I stared at him. Basically, he was offhandedly describing an entire state worth of people—undead or otherwise—getting murdered.

“You—you're serious?”

“Barbaric, I know,” he replied. “And too little, too late, if you ask me. Certainly not the course of action I'd have recommended, but then, one of my subordinates saw fit
to have a zombie chew off my arm
.”

And suddenly, Alastaire was right in front of me. He didn't move like normal; he didn't have to, not on the astral plane. His hand was under my chin, jerking my face upward, so I had to look right into his eyes, burning with an anger he'd been keeping at bay. I was distantly aware of a warm sensation on my face—a geyser of a nosebleed for my physical body.

“This is your mission, child. I've arranged for an operative to meet you at the border. He'll get you past the NCD. Use your new zombie friends to find the doctor. Do whatever you have to do. Acquire the cure. Rip it out of his goddamn mind if you have to. Bring it to me. Or else, I'll let you watch through my eyes as I butcher your mother. And she'll never even know why.”

I tried to look away, but his dark eyes held me. The living room was getting smaller and smaller around us, the walls closing in.

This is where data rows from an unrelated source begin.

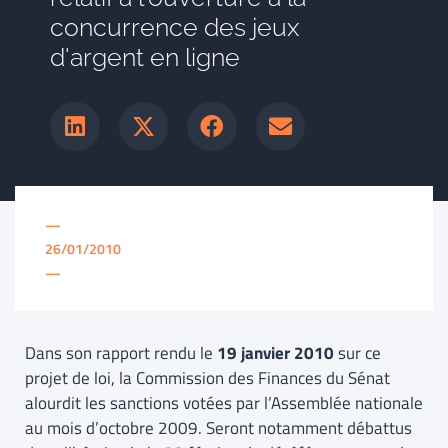
concurrence des jeux
d'argent en ligne
—
26/01/2010
—
Dans son rapport rendu le
19 janvier 2010
sur ce
projet de
loi, la Commission des Finances du Sénat
alourdit les sanctions votées par l’Assemblée nationale
au mois d’octobre 2009. Seront notamment débattus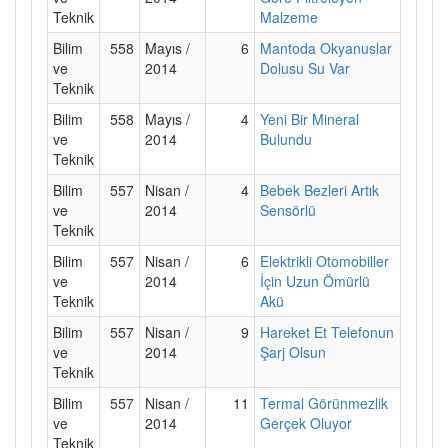
Teknik
Malzeme
Bilim
558
Mayıs /
6
Mantoda Okyanuslar
ve
2014
Dolusu Su Var
Teknik
Bilim
558
Mayıs /
4
Yeni Bir Mineral
ve
2014
Bulundu
Teknik
Bilim
557
Nisan /
4
Bebek Bezleri Artık
ve
2014
Sensörlü
Teknik
Bilim
557
Nisan /
6
Elektrikli Otomobiller
ve
2014
İçin Uzun Ömürlü
Teknik
Akü
Bilim
557
Nisan /
9
Hareket Et Telefonun
ve
2014
Şarj Olsun
Teknik
Bilim
557
Nisan /
11
Termal Görünmezlik
ve
2014
Gerçek Oluyor
Teknik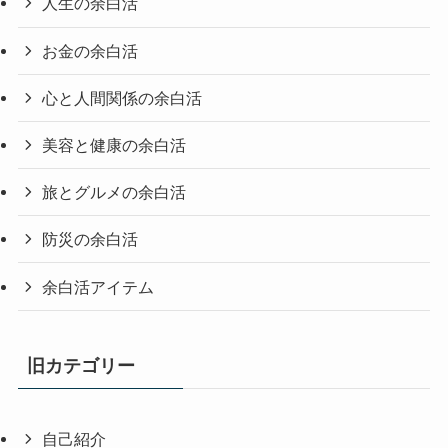
人生の余白活
お金の余白活
心と人間関係の余白活
美容と健康の余白活
旅とグルメの余白活
防災の余白活
余白活アイテム
旧カテゴリー
自己紹介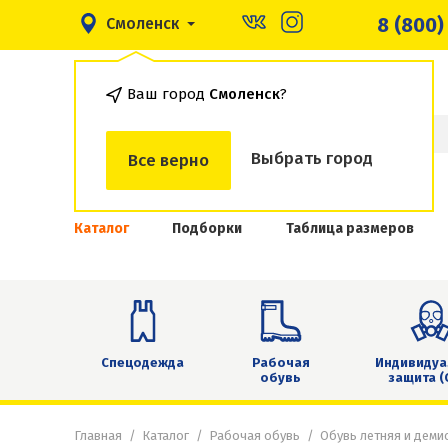
8 (800)
Смоленск
Ваш город
Смоленск
?
Выбрать город
Все верно
Каталог
Подборки
Таблица размеров
Спецодежда
Рабочая
Индивидуа
обувь
защита (
Главная
Каталог
Рабочая обувь
Обувь летняя и деми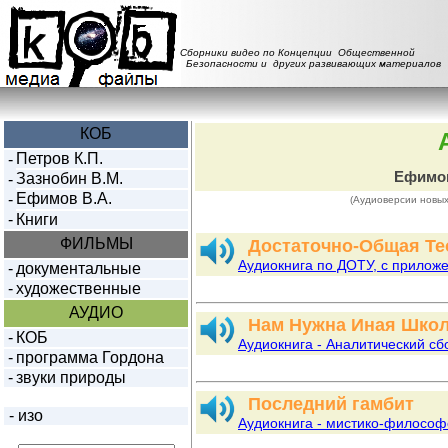
Сборники видео по Концепции Общественной
Безопасности и других развивающих материалов
КОБ
Петров К.П.
-
Ефимов
Зазнобин В.М.
-
Ефимов В.А.
-
(Аудиоверсии новых
-
Книги
ФИЛЬМЫ
Достаточно-Общая Те
Аудиокнига по ДОТУ, с прилож
-
документальные
-
художественные
АУДИО
Нам Нужна Иная Шко
-
КОБ
Аудиокнига - Аналитический с
-
программа Гордона
-
звуки природы
Последний гамбит
-
изо
Аудиокнига - мистико-философ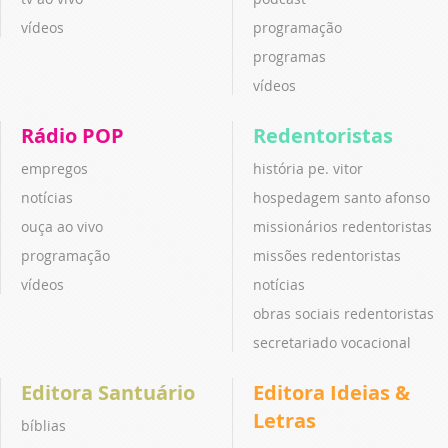
vídeos
programação
programas
vídeos
Rádio POP
Redentoristas
empregos
história pe. vitor
notícias
hospedagem santo afonso
ouça ao vivo
missionários redentoristas
programação
missões redentoristas
vídeos
notícias
obras sociais redentoristas
secretariado vocacional
Editora Santuário
Editora Ideias &
Letras
bíblias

“Okay,” I gasped. “I'll do it.”

“Good,” he said, and let my chin slip. “Then our business is concluded.”

 

“A friend of mine will meet us near the Deadzone,” I told Jake and Amanda in the hotel lobby, still picking at my muffin. “He'll get us past the NCD presence and you'll be free to do whatever on the other side.”

“A friend of yours?” Amanda asked. Even Jake looked a little skeptical.

“An, uh, NCD person,” I explained, wishing my head wasn't throbbing so I could coat these half truths with some psychic sugar. Even though I'd promised not to mess with their heads, circumstances had changed.